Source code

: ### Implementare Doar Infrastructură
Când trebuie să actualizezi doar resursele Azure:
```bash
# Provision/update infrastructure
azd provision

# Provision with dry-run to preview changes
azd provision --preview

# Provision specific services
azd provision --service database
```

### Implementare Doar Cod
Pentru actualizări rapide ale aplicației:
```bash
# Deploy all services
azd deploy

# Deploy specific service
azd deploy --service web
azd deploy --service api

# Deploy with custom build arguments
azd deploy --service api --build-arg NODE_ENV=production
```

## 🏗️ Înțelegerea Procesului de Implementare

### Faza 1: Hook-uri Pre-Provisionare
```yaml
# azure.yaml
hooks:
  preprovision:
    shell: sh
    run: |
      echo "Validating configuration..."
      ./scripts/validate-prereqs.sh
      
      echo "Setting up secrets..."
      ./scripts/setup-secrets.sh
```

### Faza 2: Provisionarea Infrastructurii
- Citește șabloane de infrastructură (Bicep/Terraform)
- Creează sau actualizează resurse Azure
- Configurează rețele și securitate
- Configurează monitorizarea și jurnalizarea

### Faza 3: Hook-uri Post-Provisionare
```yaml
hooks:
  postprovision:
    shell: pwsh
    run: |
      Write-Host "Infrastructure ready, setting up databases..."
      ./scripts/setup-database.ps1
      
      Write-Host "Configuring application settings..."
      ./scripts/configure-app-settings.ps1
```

### Work order:
Without omitting anything, retype all of the material above exactly.

### Result below:
Source code

: ### Implementare Doar Infrastructură
Când trebuie să actualizezi doar resursele Azure:
```bash
# Provision/update infrastructure
azd provision

# Provision with dry-run to preview changes
azd provision --preview

# Provision specific services
azd provision --service database
```

### Implementare Doar Cod
Pentru actualizări rapide ale aplicației:
```bash
# Deploy all services
azd deploy

# Deploy specific service
azd deploy --service web
azd deploy --service api

# Deploy with custom build arguments
azd deploy --service api --build-arg NODE_ENV=production
```

## 🏗️ Înțelegerea Procesului de Implementare

### Faza 1: Hook-uri Pre-Provisionare
```yaml
# azure.yaml
hooks:
  preprovision:
    shell: sh
    run: |
      echo "Validating configuration..."
      ./scripts/validate-prereqs.sh
      
      echo "Setting up secrets..."
      ./scripts/setup-secrets.sh
```

### Faza 2: Provisionarea Infrastructurii
- Citește șabloane de infrastructură (Bicep/Terraform)
- Creează sau actualizează resurse Azure
- Configurează rețele și securitate
- Configurează monitorizarea și jurnalizarea

### Faza 3: Hook-uri Post-Provisionare
```yaml
hooks:
  postprovision:
    shell: pwsh
    run: |
      Write-Host "Infrastructure ready, setting up databases..."
      ./scripts/setup-database.ps1
      
      Write-Host "Configuring application settings..."
      ./scripts/configure-app-settings.ps1
```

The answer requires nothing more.